Series 1 of 6 on NCS Digital Factory

Most businesses today recognise that the ability to innovate is a vital driver of growth. Yet many also report that their path to innovation success is far from straightforward. A common challenge involves successfully bringing a new product or service to market. All too often, a digital initiative that promises to deliver value can end up failing to scale and ‘graduate,’ leaving behind wasted time, money and unmet expectations.

Take the example of a leading healthcare services provider that wanted to investigate whether using distributed ledger technology would help it reduce fraudulent or duplicate claims more effectively. It designed and tested a blockchain proof of concept (POC), using a limited dataset extracted especially for the project. The initiative delivered exciting results, but then the organisation hit a stumbling-block. Claims data across the organisation’s internal systems was not sufficiently digitised to support the successful uptake of the POC more widely. The project could not carry through to market launch and scale.

What’s keeping organisations from driving innovation successfully? And how best can they ensure their POCs don’t end up as mere ‘innovation theatre’ – ideas that burn brightly but fail to scale, thus staying stuck at the level of a one-off performance?

Embracing innovation: The three biggest challenges

Companies need to decide how close to the core of their business they are willing to anchor their innovation agenda.

Problems often arise when companies set up an agile team or innovation centre to develop a one-off new idea or switch to more agile ways of working, but leave the team siloed, outside the main order of business. As a result, they may struggle to diffuse the required digital capabilities and approaches across existing work structures when it’s time to take the new product or service to scale.

Typically, challenges arise in three areas.

  • Technological challenges. Companies seeking to execute a POC within the shortest possible timeframe often choose to run innovation projects on a different solution stack from their ‘business as usual’ (BAU) one. They may take different development approaches as well. This can cause problems beyond the POC phase, as the work may require significant re-development. Companies may also face technical feasibility challenges that weren’t evident when the agile team developed its idea within its ‘innovation silo.’
  • Management alignment challenges. Senior leadership commitment and buy-in is critical for any organisation that wishes to innovate effectively. If innovation projects (including POCs) are commissioned as ad-hoc initiatives whose outcome will not change the priorities of the overall business – its strategy, KPIs or investment – there’s a greater chance the initiative will fail.
  • Cultural challenges. Companies may lack the supportive culture required to push out new digital capabilities quickly, such as cross-functional teams, agile ways of working, and a willingness to get to grips with new technologies. Such approaches aren’t just about following new processes. Success also requires adopting a new mindset across the broader company, where people feel empowered to embrace self-organising teams, a spirit of experimentation, and a willingness to fail while actively learning from any failure.
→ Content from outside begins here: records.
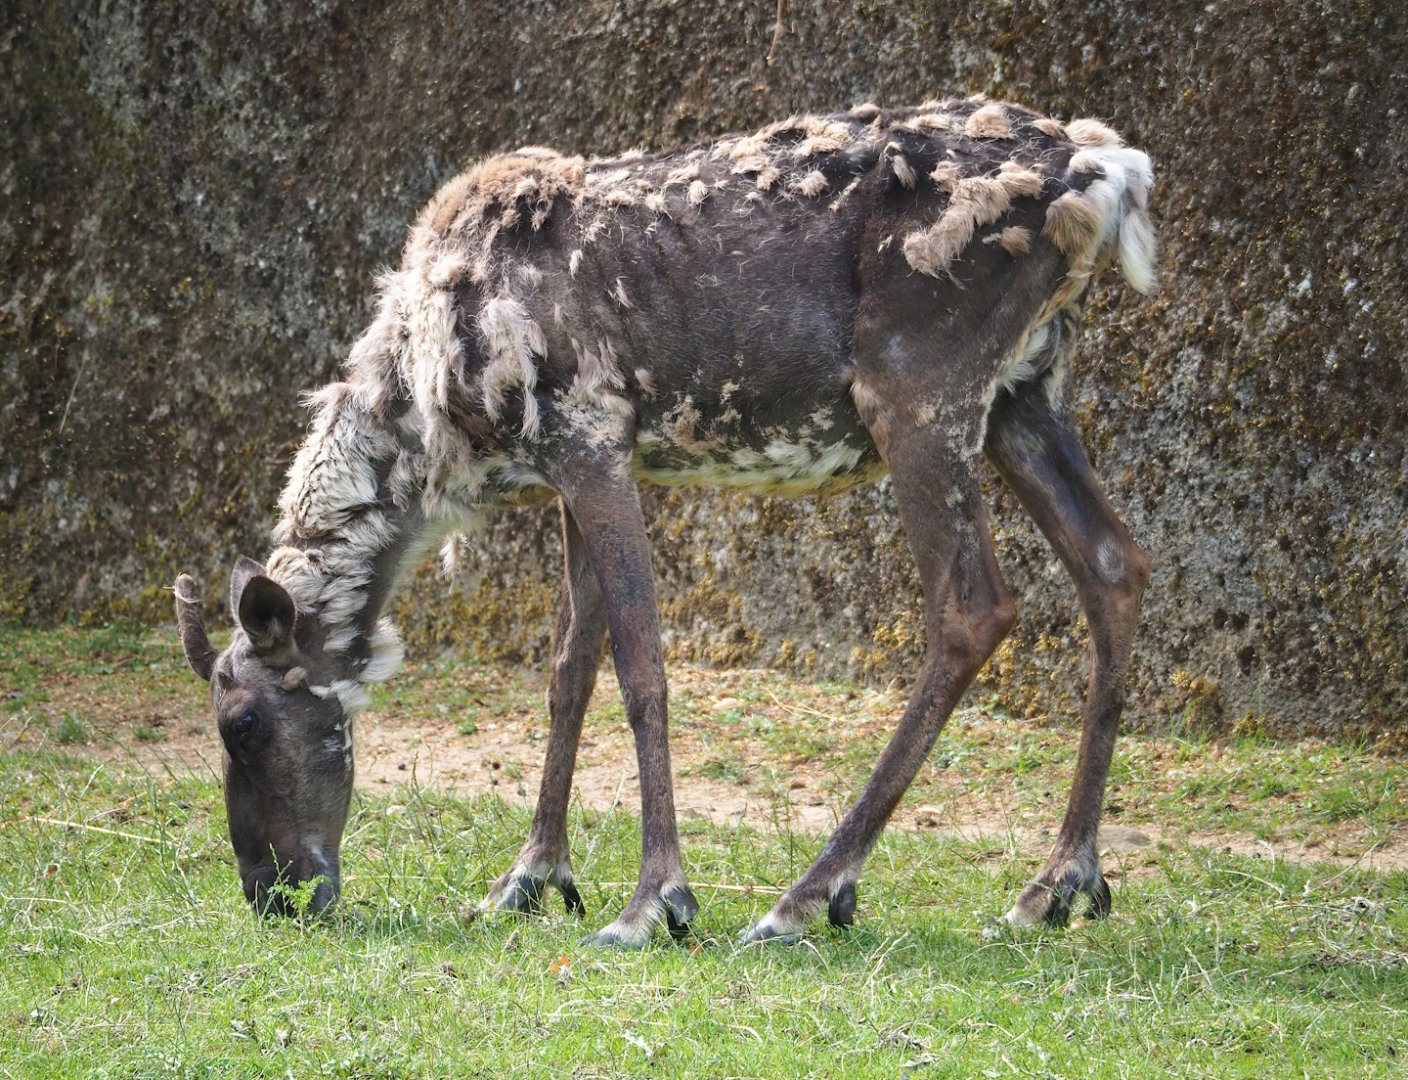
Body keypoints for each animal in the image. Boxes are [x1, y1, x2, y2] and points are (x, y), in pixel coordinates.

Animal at [174, 96, 1156, 946]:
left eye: (242, 724)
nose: (273, 892)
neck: (431, 424)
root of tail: (1106, 172)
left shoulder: (592, 439)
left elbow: (642, 666)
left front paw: (654, 902)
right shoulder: (571, 469)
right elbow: (569, 670)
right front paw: (530, 877)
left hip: (920, 389)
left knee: (975, 606)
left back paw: (806, 895)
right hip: (1026, 389)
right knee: (1115, 563)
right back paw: (1059, 883)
Adopting a digital factory approach

Recognising the challenges involved with scaling innovation, many companies are beginning to use a “digital factory” approach. This involves doubling down on the focus to innovate and transform, deepening the adoption of agile ways of working and diffusing these through to the larger organisation.

Like its physical counterpart, a digital factory gives teams space and a supportive environment to build and develop high-quality outputs. As well as enabling the entire chain of POC activities, from ideation through to development, it also builds vital bridges between the innovation agenda and key functions and processes, across the enterprise. Key stakeholders are involved and invested right from the start of any initiative. That way, their expertise can be tapped as valuable input into digital factory projects, helping companies ensure that the product or service they are developing is highly user-desirable.

As more employees are involved in factory projects, more people get to experience first-hand a new way of working. Put another way, the digital factory brings more agile and customer-centric approaches commonly deployed in innovation labs back to the wider organisation.

Enterprises thus gain not just the factory’s outputs, but a powerful set of tools to bring the transformation of their people, culture and processes closer to the core of the business.

Starting-points for scaling success

Drawing on multidisciplinary capabilities and deep experience working with leading organisations across sectors, NCS has a comprehensive digital factory approach to help businesses accelerate innovation. It starts with the following three steps.

  • Defining the focus. Innovation agendas can differ widely. Some companies may want to focus on ideation or new product development while for others, there may be a wish to concentrate on application modernisation. Whatever the goal, the starting point is to ensure that a company’s digital factory approach is aligned with its overall business strategy as well as its transformation agenda.
  • Building an innovation culture. Companies can learn how to introduce an innovation culture that is not merely confined to the digital factory but adopted right across the organisation
  • Implementing scalable digital platforms and technology. Designing a factory that can graduate its output starts with choosing technology and platforms that can bridge applications and services into a company’s core technology environment without losing time to significant redevelopment.

When organisations transform and align their digital capabilities using these approaches, they’re better positioned to find innovative growth opportunities ahead of competitors. That way, they can do much more than simply adapt to the digital age – they can thrive in it.